Le quinzième numéro de la nouvelle formule de Pyramid est disponible depuis quelques jours.
Et comme il s’agit d’un spécial Transhuman Space, je vais peut-être, une fois n’est pas coutume, me laisser tenter.

Mais ils auraient pu nous proposer autre chose en couverture que l’illustration rétrograde qui saccageait déjà le bouquin de base de la gamme.

Je ne comprends absolument pas comment on a pu avoir l’idée qu’un spationaute de 2100, dans un contexte hard science évolué comme celui de Transhuman Space, puisse ressembler à un astronaute des missions lunaires Apollo.

Et je ne comprends pas non plus d’ailleurs comment on avait pu accepter une telle illustration pour le jeu, surtout en couverture (et sans parler des illustrations intérieures du bouquin, qui étaient pour la plupart aussi peu en rapport avec le texte qu’elles auraient dû mettre en images).

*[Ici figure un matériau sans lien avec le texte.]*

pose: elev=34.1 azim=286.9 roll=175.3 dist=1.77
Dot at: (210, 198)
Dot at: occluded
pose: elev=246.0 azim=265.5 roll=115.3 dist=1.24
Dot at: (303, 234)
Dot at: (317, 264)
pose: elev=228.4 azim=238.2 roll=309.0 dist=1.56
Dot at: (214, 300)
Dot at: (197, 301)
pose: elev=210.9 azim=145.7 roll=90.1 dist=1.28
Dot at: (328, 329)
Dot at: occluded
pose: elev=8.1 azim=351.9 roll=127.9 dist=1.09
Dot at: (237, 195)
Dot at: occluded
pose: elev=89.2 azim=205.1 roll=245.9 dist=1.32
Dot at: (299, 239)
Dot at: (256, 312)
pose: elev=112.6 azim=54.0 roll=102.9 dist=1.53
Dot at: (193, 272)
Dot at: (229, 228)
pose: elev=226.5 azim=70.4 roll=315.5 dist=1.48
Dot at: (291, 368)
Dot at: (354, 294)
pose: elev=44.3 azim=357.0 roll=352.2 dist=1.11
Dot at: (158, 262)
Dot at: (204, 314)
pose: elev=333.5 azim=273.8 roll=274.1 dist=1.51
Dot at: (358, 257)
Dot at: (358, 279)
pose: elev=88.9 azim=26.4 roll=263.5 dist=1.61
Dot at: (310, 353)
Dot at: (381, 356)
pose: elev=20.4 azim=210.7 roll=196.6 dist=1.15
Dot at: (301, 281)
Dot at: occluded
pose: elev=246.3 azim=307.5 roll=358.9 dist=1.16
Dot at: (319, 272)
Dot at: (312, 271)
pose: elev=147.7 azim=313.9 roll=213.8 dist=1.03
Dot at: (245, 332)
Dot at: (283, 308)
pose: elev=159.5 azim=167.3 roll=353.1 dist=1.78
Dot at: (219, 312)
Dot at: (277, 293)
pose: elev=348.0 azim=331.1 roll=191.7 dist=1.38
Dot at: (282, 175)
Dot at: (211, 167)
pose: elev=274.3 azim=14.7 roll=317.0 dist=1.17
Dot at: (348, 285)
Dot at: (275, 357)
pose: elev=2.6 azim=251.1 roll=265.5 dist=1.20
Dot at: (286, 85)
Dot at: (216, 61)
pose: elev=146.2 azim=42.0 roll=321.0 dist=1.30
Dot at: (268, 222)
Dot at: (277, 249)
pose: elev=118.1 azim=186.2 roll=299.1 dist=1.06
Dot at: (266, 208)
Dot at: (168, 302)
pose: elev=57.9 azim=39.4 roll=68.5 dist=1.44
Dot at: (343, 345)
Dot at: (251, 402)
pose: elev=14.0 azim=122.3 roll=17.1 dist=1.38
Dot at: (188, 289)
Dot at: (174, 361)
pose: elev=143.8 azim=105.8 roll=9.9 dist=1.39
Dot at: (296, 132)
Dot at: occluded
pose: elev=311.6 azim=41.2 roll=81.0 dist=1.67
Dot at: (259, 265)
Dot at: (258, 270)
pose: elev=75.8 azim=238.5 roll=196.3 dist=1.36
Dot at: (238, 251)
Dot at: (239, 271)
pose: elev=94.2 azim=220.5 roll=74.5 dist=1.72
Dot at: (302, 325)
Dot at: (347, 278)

Mais bon… Depuis un certain article publié dans les colonnes de Casus Belli, pour lequel l’artiste s’était allègrement assis, et sur le texte, et sur les croquis que je lui avais fournis, pour représenter quelque chose en flagrante contradiction avec ce que j’avais écrit, je suis quelque peu désabusé quant à l’étendue de la licence artistique que s’octroient de leur propre chef les illustrateurs de JdR de SF.
Et quant au sérieux des directeurs artistiques, dont je croyais pourtant qu’un des rôles était de vérifier l’adéquation entre les images et le texte qu’elles doivent illustrer.